A ballot asking Milton residents to approve $3.1 million in tax increment financing-funded projects easily passed at the polls 681 to 163 for Tuesday’s special ballot.
The measure saw a 10 percent turnout: Of Milton’s 8,289 registered voters, 845 cast ballots, including 113 absentee votes, town clerk Sheryl Prince said.
A second “housekeeping” article on the ballot passed 697 to 144 to issue an $800,000 capital improvement note for the “hourglass” TIF project, previously approved by voters in 2012.
The results were a relief to Milton Selectboard chairman Darren Adams, who sees the vote as an opportunity to change Milton’s image.
“This is great news for the town being able to move ahead on some much-needed projects,” he said. “I’m excited for Milton.”
The vote was Milton’s last shot to use TIF, a tool allowing towns to retain municipal and education tax dollars to bond for public infrastructure projects to stimulate growth. The town only had a 10-year window – which closes March 31, 2018 – to incur debt.
TIF bonds are repaid with the increased property tax value created by said growth and do not raise taxes.
The latter was a misconception the town tackled at a pre-vote meeting Monday night. A handful of residents gathered at the municipal offices community room to question the ballot.
“It sounds scary in a lot of ways, but again, I don’t think we can emphasize enough that the $3.1 [million] we’re asking for is what we know the TIF is already capable of paying, and that’s if nobody ever built anything,” Adams said.
After the vote, Adams called it “one of those rare moments in government’s history where you’re not going to raise taxes.”
A passed ballot means the town can move forward with three projects officials say will improve Route 7’s safety, aesthetics and economic development potential.
The biggest piece will allot $2 million for an “hourglass” design at the troubled Route 7-Railroad Street-Middle Road intersection, a state-ranked high crash location.
The design will build two new roads to connect to Route 7, bisecting properties that currently house the North Country Saloon and Dance Works Academy.
The town will enter negotiations to purchase the saloon’s property from owner Sotos Papaseraphim, town manager Don Turner told the Indy earlier this month, and the additional $2 million in TIF will help acquire those rights-of-way.
Another $1 million will build the “southern gateway,” a four-way signalized intersection across from Milton Mobile Home Cooperative that will open the parcel between the old Sears and SNAP Fitness for development.
The remaining $100,000 will be allocated toward sidewalk and streetscaping.
All told, the TIF money will build two new traffic lights, news that made Milton resident Maryann Lynch groan.
“I just hope there’d be a turning lane for these intersections so traffic won’t back up,” she said after Monday’s hearing. “Maybe they’d be timed in such a way we’re not sitting there for a long period of time at each one.”
Lynch thinks the hourglass design is “odd” but said it could improve safety, a benefit echoed by resident Jennifer Maynard.
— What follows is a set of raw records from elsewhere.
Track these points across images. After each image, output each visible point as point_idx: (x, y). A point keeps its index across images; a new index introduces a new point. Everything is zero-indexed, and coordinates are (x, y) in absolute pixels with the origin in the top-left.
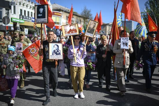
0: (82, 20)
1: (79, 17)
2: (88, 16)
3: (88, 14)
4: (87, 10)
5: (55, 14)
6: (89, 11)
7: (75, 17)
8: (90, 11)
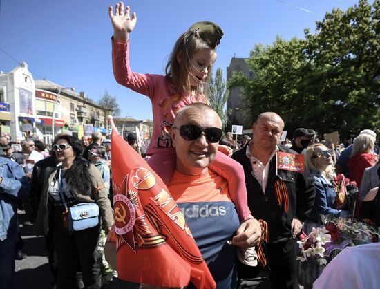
0: (101, 112)
1: (96, 107)
2: (112, 107)
3: (110, 103)
4: (109, 96)
5: (43, 95)
6: (113, 98)
7: (88, 106)
8: (115, 100)
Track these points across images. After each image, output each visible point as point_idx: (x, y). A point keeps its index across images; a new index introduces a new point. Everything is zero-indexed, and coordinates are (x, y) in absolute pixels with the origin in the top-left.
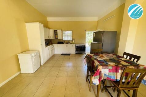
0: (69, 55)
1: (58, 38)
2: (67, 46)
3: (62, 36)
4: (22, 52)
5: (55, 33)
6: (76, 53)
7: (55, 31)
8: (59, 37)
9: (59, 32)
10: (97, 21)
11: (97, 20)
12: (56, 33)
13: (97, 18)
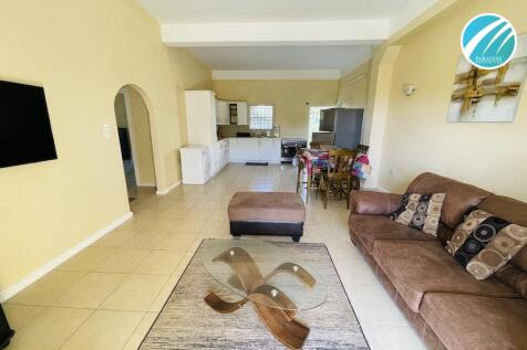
0: (266, 164)
1: (239, 124)
2: (260, 143)
3: (249, 119)
4: (182, 147)
5: (231, 110)
6: (283, 163)
7: (231, 105)
8: (241, 121)
9: (241, 107)
10: (339, 80)
11: (338, 77)
12: (233, 110)
13: (338, 71)
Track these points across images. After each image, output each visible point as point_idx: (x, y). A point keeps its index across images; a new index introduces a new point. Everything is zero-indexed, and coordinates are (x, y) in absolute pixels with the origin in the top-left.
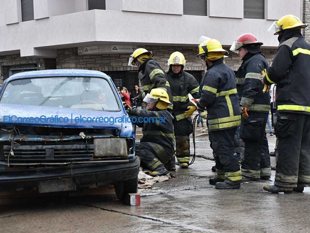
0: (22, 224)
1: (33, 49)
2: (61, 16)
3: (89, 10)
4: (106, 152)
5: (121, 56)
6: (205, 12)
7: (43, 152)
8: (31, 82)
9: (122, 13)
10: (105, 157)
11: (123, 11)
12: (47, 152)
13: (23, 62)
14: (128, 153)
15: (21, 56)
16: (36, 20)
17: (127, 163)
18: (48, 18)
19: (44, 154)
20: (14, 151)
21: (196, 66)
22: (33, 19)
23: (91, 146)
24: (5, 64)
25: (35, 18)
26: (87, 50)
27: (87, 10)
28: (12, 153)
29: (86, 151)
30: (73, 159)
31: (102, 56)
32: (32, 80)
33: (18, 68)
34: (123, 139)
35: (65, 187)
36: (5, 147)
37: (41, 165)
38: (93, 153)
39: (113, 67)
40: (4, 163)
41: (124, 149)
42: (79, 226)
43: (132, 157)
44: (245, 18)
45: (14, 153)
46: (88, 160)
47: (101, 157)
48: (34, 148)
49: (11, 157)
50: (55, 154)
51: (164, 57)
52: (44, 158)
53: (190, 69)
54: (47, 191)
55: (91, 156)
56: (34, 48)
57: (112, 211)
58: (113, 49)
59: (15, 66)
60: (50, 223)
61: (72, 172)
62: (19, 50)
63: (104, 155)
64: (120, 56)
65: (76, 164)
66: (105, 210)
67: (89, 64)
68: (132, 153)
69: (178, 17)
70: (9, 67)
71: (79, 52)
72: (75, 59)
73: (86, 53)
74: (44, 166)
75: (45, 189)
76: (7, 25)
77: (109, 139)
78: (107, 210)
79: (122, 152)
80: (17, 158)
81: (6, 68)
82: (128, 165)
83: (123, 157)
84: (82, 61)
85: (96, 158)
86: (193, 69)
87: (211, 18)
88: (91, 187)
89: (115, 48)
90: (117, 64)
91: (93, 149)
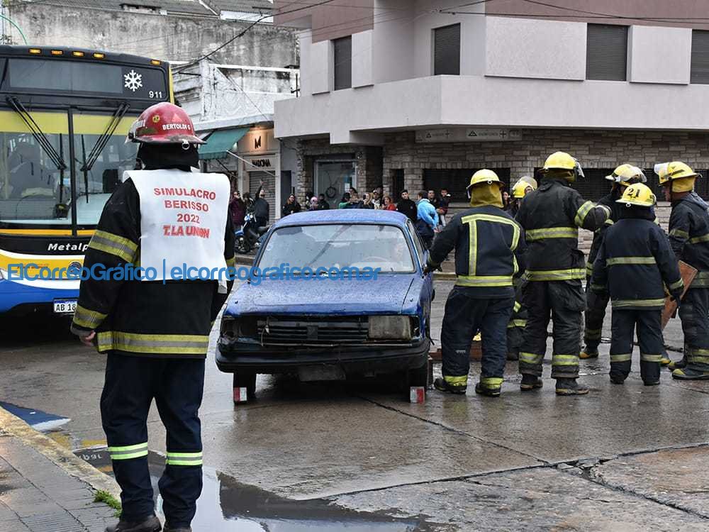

A runner, Maynard said it sometimes takes 15 minutes to cross the busy Route 7.
Adams acknowledged the traffic lights could be viewed as obstacles to getting through town, but traffic – uncontrolled by signals – is the true obstacle.
“You might have that one poor person who’s just trying to make a left turn,” Adams said, citing a common commuting complaint. “This should, by the way, make it safer for pedestrians to cross the street. Anybody knows who drives that portion of Route 7 knows it’s pretty pedestrian unfriendly.”
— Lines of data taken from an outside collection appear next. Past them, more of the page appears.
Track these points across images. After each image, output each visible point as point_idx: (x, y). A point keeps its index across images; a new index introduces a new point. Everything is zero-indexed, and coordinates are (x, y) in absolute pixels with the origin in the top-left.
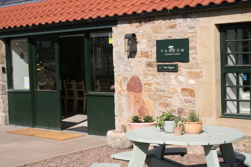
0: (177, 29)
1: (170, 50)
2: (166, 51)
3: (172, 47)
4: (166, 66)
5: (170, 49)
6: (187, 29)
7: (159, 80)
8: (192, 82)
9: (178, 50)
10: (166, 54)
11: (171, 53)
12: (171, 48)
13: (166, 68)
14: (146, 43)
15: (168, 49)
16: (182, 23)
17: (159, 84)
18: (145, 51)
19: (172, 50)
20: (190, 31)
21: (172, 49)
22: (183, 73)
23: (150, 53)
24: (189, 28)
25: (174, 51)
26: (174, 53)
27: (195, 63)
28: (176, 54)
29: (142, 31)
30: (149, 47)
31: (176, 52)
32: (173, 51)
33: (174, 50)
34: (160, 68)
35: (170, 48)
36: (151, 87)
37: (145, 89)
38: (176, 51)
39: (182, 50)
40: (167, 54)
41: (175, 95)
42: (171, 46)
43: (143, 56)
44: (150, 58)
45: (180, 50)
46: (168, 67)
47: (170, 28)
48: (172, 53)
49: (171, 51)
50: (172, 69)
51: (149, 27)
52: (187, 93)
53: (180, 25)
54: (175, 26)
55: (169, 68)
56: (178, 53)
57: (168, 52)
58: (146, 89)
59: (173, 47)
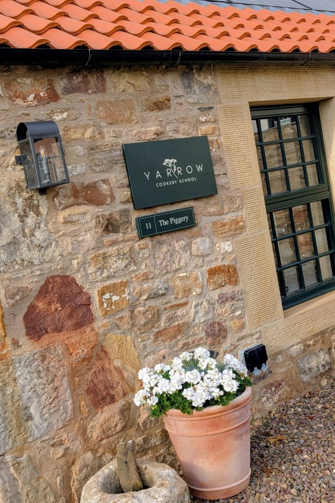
0: (173, 111)
1: (169, 171)
2: (158, 175)
3: (171, 161)
4: (166, 216)
5: (169, 168)
6: (195, 112)
7: (143, 267)
8: (226, 246)
9: (189, 169)
10: (161, 185)
11: (172, 178)
12: (170, 166)
13: (166, 223)
14: (84, 156)
15: (163, 169)
16: (183, 96)
17: (147, 276)
18: (86, 183)
19: (175, 170)
20: (203, 119)
21: (173, 167)
22: (205, 228)
23: (104, 187)
24: (198, 109)
25: (179, 172)
26: (181, 177)
27: (227, 198)
28: (186, 180)
29: (65, 115)
30: (97, 169)
31: (185, 175)
32: (176, 172)
33: (179, 170)
34: (149, 226)
35: (167, 164)
36: (124, 293)
37: (105, 305)
38: (184, 171)
39: (200, 168)
40: (165, 184)
41: (194, 293)
42: (170, 159)
43: (81, 200)
44: (108, 202)
45: (195, 169)
46: (172, 219)
47: (153, 110)
48: (176, 179)
49: (172, 173)
50: (183, 223)
51: (86, 103)
52: (220, 278)
53: (179, 100)
54: (166, 102)
55: (173, 222)
56: (190, 176)
57: (165, 178)
58: (108, 305)
59: (175, 161)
Adams noted the intersection has been discussed for more than 25 years, and it’s only now that monies are lined up to fix the problem.
Selectboard vice-chairman Ken Nolan said Catamount Industrial Park shows what TIF can accomplish. In the ’90s, the town bonded for a new sewer plant and sewer lines that made development there possible.
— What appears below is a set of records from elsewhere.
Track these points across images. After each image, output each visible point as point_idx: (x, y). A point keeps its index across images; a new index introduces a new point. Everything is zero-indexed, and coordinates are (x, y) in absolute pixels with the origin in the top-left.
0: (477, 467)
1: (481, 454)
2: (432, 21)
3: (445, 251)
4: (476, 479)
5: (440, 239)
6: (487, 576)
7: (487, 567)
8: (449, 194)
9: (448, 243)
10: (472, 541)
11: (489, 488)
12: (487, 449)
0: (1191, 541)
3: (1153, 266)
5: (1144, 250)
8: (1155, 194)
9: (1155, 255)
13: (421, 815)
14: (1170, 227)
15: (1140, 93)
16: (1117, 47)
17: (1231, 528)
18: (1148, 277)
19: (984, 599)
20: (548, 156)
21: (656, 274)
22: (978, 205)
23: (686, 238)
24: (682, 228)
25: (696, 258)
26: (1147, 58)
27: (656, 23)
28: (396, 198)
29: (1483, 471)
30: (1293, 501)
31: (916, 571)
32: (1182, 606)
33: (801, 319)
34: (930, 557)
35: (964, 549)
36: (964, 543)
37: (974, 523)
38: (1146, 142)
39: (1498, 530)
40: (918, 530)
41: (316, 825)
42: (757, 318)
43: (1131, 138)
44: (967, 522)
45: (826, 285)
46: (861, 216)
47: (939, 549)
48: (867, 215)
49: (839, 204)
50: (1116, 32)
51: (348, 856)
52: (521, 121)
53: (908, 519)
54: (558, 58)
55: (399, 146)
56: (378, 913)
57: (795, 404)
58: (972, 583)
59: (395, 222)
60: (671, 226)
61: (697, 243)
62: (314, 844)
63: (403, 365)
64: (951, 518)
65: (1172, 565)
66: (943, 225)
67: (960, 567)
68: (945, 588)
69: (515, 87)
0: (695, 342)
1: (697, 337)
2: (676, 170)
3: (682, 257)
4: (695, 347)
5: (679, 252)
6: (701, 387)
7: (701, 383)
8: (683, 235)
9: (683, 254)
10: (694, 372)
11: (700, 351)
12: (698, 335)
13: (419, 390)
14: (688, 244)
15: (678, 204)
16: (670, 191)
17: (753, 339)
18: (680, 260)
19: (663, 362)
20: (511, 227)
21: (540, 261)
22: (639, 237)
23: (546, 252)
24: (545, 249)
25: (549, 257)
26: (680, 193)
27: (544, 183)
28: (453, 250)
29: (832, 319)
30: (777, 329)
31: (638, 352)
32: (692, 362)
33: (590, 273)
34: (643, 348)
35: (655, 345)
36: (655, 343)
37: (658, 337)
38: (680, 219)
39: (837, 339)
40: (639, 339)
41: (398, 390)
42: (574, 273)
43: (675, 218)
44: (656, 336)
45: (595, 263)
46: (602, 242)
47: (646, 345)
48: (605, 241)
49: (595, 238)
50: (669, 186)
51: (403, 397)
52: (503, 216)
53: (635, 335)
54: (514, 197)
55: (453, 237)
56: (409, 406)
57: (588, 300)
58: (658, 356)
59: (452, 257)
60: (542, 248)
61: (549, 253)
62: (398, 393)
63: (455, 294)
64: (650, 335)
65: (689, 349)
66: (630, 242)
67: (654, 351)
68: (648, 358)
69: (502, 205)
Today, the park’s latest tenants are well-known names: Bove’s, Vermont SportsCar and Old Dominion trucking.
“You talk about the jobs, the amount of tax base that’s grown – that’s an example of what can happen if you do this right,” Nolan said. “We’re trying to do the same type of thing on Route 7.”
Developer Michael McCormick, representing his father, Hubert, already has plans once the traffic light goes in. His family has a mixed-use planned unit development approved that could include a full-service restaurant.
Pressed for details Monday night, McCormick would only say the “major chain” is “very interested in the area.
“We’re hoping the traffic light will allow that agreement to be finalized and bring it to that location,” he added.
Amy Cook, Milton Artists’ Guild member who served on the town’s Improvements Committee, said the streetscaping will create a sense of place in Milton and will draw businesses to town.
In the end, Lynch pledged her support.
“I hope it turns out the way they want it to,” she said.
Adams is hopeful work could begin as soon as next year.